──────── Brano fornito
In un’ipotetica classifica dei migliori film di vampiri di tutti i tempi, che vi avviso, non ho nessuna voglia o intenzione di mettermi a stilare, il film di oggi dovrebbe farne parte a pieno titolo, erano anni che rimandavo di scrivere qualcosa di questo gioiellino, il compleanno per i suoi primi quarant’anni sono l’occasione giusta per darvi il benvenuto alla mia versione di “Ore d’orrore”, dal vivo sulla Bara Volante!
Questo film non ha solo lanciato la carriera di uno dei futuri papà della bambola assassina, ma ha saputo diventare non solo un titolo di culto, anche allo stesso tempo un classico del genere, pieno di cortocircuiti interni che lo rendono ancora oggi un film invecchiato benissimo, quasi un archetipo narrativo da favola che proprio agli archetipi della mitologia dei vampiri riesce a rifarsi molto bene, in onore del colore preferito dei succhiasangue, non perdo altro tempo e apro le porte dei Classidy a questo film!
────────────────
──────── Estratti delle voci
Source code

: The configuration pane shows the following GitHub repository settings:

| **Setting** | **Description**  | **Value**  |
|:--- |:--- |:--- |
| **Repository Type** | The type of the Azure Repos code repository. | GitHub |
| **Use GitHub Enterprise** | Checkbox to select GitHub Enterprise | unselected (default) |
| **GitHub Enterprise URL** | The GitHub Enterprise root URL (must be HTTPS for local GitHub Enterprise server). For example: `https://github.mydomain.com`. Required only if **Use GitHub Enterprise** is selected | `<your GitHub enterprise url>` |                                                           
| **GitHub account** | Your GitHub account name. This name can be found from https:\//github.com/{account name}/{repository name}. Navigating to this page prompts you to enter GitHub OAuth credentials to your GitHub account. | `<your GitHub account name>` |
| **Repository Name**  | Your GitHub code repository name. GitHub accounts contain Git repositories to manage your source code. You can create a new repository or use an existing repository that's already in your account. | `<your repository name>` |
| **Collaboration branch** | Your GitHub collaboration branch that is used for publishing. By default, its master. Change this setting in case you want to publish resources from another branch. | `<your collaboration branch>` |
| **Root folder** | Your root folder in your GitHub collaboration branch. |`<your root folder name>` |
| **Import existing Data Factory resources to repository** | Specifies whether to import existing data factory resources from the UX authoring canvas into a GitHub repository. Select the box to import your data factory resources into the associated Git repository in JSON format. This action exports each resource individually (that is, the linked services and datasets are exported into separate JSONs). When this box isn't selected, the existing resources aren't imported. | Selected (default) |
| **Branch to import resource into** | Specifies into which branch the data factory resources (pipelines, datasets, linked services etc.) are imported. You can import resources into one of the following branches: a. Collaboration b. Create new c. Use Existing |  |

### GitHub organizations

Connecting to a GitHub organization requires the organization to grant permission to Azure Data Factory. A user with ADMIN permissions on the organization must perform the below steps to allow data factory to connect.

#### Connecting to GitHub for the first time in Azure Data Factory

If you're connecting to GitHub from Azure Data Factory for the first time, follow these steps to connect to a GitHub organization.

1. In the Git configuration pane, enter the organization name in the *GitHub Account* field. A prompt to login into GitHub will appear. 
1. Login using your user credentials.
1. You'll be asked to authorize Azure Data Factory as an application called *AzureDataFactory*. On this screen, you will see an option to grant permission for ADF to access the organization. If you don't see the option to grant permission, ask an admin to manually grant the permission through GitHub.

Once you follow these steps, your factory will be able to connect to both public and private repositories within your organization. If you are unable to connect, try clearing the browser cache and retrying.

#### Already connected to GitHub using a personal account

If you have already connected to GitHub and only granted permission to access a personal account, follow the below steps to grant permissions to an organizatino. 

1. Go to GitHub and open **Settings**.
────────────────
#### Come procedere:
Copia fedelmente una parte del brano sul film di vampiri: comincia dalle parole "Questo film non" e fermati dopo "a questo film!". Le voci non servono per svolgere questo lavoro.

#### Soluzione dell'esercizio:
Questo film non ha solo lanciato la carriera di uno dei futuri papà della bambola assassina, ma ha saputo diventare non solo un titolo di culto, anche allo stesso tempo un classico del genere, pieno di cortocircuiti interni che lo rendono ancora oggi un film invecchiato benissimo, quasi un archetipo narrativo da favola che proprio agli archetipi della mitologia dei vampiri riesce a rifarsi molto bene, in onore del colore preferito dei succhiasangue, non perdo altro tempo e apro le porte dei Classidy a questo film!